WHAT YOU HAVE TO DO:
An identical copy of every entry below is the required output.

══════════

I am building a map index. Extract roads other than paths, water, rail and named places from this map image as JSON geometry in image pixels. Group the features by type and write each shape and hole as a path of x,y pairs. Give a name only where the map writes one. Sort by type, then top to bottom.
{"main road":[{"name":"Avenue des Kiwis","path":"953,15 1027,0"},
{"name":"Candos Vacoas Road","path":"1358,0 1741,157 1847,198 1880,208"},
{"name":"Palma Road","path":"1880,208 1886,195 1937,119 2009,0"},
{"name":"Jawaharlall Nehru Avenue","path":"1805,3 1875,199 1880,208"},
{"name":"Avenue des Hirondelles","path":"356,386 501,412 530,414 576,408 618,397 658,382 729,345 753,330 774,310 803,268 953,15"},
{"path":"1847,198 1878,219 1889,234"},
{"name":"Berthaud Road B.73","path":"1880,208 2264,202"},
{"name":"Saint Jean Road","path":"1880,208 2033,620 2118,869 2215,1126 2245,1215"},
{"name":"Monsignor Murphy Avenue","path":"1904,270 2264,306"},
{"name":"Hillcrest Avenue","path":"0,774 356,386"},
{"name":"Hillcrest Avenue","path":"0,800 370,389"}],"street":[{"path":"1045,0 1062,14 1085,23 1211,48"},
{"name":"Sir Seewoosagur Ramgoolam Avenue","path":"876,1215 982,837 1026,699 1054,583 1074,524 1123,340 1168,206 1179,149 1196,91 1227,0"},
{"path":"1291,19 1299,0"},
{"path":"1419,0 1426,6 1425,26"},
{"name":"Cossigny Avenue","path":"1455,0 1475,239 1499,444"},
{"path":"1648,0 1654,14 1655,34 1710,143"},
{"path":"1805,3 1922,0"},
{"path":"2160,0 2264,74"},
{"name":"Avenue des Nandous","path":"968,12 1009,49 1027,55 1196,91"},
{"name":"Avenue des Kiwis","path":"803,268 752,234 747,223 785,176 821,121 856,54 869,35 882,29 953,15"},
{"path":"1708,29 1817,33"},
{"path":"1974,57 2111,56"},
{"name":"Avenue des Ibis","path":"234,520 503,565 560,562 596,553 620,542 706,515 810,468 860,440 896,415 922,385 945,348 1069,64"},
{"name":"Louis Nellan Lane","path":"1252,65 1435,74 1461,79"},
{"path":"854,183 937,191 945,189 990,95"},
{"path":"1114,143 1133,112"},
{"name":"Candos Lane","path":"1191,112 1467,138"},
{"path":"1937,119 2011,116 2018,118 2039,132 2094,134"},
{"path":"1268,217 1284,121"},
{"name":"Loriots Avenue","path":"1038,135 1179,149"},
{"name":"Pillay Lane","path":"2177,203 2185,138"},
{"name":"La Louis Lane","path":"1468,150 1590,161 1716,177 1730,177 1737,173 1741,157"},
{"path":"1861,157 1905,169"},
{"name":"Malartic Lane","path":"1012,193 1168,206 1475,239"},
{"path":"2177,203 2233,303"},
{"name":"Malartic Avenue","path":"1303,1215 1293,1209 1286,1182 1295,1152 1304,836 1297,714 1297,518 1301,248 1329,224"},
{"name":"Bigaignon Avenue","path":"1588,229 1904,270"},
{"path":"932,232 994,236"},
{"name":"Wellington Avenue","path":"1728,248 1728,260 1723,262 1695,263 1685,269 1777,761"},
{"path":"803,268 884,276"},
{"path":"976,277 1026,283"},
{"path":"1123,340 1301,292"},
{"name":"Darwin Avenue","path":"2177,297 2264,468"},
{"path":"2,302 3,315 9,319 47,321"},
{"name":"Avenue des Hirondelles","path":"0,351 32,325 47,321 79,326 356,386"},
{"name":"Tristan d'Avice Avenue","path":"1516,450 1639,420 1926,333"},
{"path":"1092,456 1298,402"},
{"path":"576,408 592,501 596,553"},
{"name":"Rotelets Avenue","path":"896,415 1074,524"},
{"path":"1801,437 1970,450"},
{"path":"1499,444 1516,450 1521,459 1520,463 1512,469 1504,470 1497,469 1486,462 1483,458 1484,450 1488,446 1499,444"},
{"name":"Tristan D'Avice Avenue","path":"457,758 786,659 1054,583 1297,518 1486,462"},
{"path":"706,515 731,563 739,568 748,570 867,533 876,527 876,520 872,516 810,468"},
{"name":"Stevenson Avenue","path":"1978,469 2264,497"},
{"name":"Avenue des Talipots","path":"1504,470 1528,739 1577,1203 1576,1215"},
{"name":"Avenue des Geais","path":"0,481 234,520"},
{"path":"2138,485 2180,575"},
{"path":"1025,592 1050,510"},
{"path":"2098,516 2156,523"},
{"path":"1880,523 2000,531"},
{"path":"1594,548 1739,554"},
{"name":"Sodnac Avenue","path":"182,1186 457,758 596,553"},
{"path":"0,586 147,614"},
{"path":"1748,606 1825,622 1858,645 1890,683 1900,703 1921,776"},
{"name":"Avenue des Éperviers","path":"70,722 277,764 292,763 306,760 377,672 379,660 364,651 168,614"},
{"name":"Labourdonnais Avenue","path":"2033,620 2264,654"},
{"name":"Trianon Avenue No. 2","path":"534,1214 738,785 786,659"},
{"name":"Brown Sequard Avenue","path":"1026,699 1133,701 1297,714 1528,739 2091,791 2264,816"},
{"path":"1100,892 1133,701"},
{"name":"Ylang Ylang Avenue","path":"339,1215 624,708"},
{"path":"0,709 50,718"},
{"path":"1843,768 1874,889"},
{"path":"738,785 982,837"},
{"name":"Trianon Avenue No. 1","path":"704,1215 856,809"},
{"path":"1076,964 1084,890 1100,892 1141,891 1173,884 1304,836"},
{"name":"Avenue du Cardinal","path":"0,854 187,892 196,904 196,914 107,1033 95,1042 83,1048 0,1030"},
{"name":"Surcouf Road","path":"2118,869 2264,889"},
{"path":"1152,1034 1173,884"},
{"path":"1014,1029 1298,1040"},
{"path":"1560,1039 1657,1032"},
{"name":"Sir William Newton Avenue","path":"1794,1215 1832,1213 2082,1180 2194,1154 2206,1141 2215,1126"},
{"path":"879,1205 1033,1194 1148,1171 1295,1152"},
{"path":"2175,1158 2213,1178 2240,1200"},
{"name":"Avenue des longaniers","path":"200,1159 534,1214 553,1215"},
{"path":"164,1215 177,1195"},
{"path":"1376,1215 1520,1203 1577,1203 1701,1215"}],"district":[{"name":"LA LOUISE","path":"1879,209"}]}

══════════

ANSWER FOR THIS EXERCISE:
I am building a map index. Extract roads other than paths, water, rail and named places from this map image as JSON geometry in image pixels. Group the features by type and write each shape and hole as a path of x,y pairs. Give a name only where the map writes one. Sort by type, then top to bottom.
{"main road":[{"name":"Avenue des Kiwis","path":"953,15 1027,0"},
{"name":"Candos Vacoas Road","path":"1358,0 1741,157 1847,198 1880,208"},
{"name":"Palma Road","path":"1880,208 1886,195 1937,119 2009,0"},
{"name":"Jawaharlall Nehru Avenue","path":"1805,3 1875,199 1880,208"},
{"name":"Avenue des Hirondelles","path":"356,386 501,412 530,414 576,408 618,397 658,382 729,345 753,330 774,310 803,268 953,15"},
{"path":"1847,198 1878,219 1889,234"},
{"name":"Berthaud Road B.73","path":"1880,208 2264,202"},
{"name":"Saint Jean Road","path":"1880,208 2033,620 2118,869 2215,1126 2245,1215"},
{"name":"Monsignor Murphy Avenue","path":"1904,270 2264,306"},
{"name":"Hillcrest Avenue","path":"0,774 356,386"},
{"name":"Hillcrest Avenue","path":"0,800 370,389"}],"street":[{"path":"1045,0 1062,14 1085,23 1211,48"},
{"name":"Sir Seewoosagur Ramgoolam Avenue","path":"876,1215 982,837 1026,699 1054,583 1074,524 1123,340 1168,206 1179,149 1196,91 1227,0"},
{"path":"1291,19 1299,0"},
{"path":"1419,0 1426,6 1425,26"},
{"name":"Cossigny Avenue","path":"1455,0 1475,239 1499,444"},
{"path":"1648,0 1654,14 1655,34 1710,143"},
{"path":"1805,3 1922,0"},
{"path":"2160,0 2264,74"},
{"name":"Avenue des Nandous","path":"968,12 1009,49 1027,55 1196,91"},
{"name":"Avenue des Kiwis","path":"803,268 752,234 747,223 785,176 821,121 856,54 869,35 882,29 953,15"},
{"path":"1708,29 1817,33"},
{"path":"1974,57 2111,56"},
{"name":"Avenue des Ibis","path":"234,520 503,565 560,562 596,553 620,542 706,515 810,468 860,440 896,415 922,385 945,348 1069,64"},
{"name":"Louis Nellan Lane","path":"1252,65 1435,74 1461,79"},
{"path":"854,183 937,191 945,189 990,95"},
{"path":"1114,143 1133,112"},
{"name":"Candos Lane","path":"1191,112 1467,138"},
{"path":"1937,119 2011,116 2018,118 2039,132 2094,134"},
{"path":"1268,217 1284,121"},
{"name":"Loriots Avenue","path":"1038,135 1179,149"},
{"name":"Pillay Lane","path":"2177,203 2185,138"},
{"name":"La Louis Lane","path":"1468,150 1590,161 1716,177 1730,177 1737,173 1741,157"},
{"path":"1861,157 1905,169"},
{"name":"Malartic Lane","path":"1012,193 1168,206 1475,239"},
{"path":"2177,203 2233,303"},
{"name":"Malartic Avenue","path":"1303,1215 1293,1209 1286,1182 1295,1152 1304,836 1297,714 1297,518 1301,248 1329,224"},
{"name":"Bigaignon Avenue","path":"1588,229 1904,270"},
{"path":"932,232 994,236"},
{"name":"Wellington Avenue","path":"1728,248 1728,260 1723,262 1695,263 1685,269 1777,761"},
{"path":"803,268 884,276"},
{"path":"976,277 1026,283"},
{"path":"1123,340 1301,292"},
{"name":"Darwin Avenue","path":"2177,297 2264,468"},
{"path":"2,302 3,315 9,319 47,321"},
{"name":"Avenue des Hirondelles","path":"0,351 32,325 47,321 79,326 356,386"},
{"name":"Tristan d'Avice Avenue","path":"1516,450 1639,420 1926,333"},
{"path":"1092,456 1298,402"},
{"path":"576,408 592,501 596,553"},
{"name":"Rotelets Avenue","path":"896,415 1074,524"},
{"path":"1801,437 1970,450"},
{"path":"1499,444 1516,450 1521,459 1520,463 1512,469 1504,470 1497,469 1486,462 1483,458 1484,450 1488,446 1499,444"},
{"name":"Tristan D'Avice Avenue","path":"457,758 786,659 1054,583 1297,518 1486,462"},
{"path":"706,515 731,563 739,568 748,570 867,533 876,527 876,520 872,516 810,468"},
{"name":"Stevenson Avenue","path":"1978,469 2264,497"},
{"name":"Avenue des Talipots","path":"1504,470 1528,739 1577,1203 1576,1215"},
{"name":"Avenue des Geais","path":"0,481 234,520"},
{"path":"2138,485 2180,575"},
{"path":"1025,592 1050,510"},
{"path":"2098,516 2156,523"},
{"path":"1880,523 2000,531"},
{"path":"1594,548 1739,554"},
{"name":"Sodnac Avenue","path":"182,1186 457,758 596,553"},
{"path":"0,586 147,614"},
{"path":"1748,606 1825,622 1858,645 1890,683 1900,703 1921,776"},
{"name":"Avenue des Éperviers","path":"70,722 277,764 292,763 306,760 377,672 379,660 364,651 168,614"},
{"name":"Labourdonnais Avenue","path":"2033,620 2264,654"},
{"name":"Trianon Avenue No. 2","path":"534,1214 738,785 786,659"},
{"name":"Brown Sequard Avenue","path":"1026,699 1133,701 1297,714 1528,739 2091,791 2264,816"},
{"path":"1100,892 1133,701"},
{"name":"Ylang Ylang Avenue","path":"339,1215 624,708"},
{"path":"0,709 50,718"},
{"path":"1843,768 1874,889"},
{"path":"738,785 982,837"},
{"name":"Trianon Avenue No. 1","path":"704,1215 856,809"},
{"path":"1076,964 1084,890 1100,892 1141,891 1173,884 1304,836"},
{"name":"Avenue du Cardinal","path":"0,854 187,892 196,904 196,914 107,1033 95,1042 83,1048 0,1030"},
{"name":"Surcouf Road","path":"2118,869 2264,889"},
{"path":"1152,1034 1173,884"},
{"path":"1014,1029 1298,1040"},
{"path":"1560,1039 1657,1032"},
{"name":"Sir William Newton Avenue","path":"1794,1215 1832,1213 2082,1180 2194,1154 2206,1141 2215,1126"},
{"path":"879,1205 1033,1194 1148,1171 1295,1152"},
{"path":"2175,1158 2213,1178 2240,1200"},
{"name":"Avenue des longaniers","path":"200,1159 534,1214 553,1215"},
{"path":"164,1215 177,1195"},
{"path":"1376,1215 1520,1203 1577,1203 1701,1215"}],"district":[{"name":"LA LOUISE","path":"1879,209"}]}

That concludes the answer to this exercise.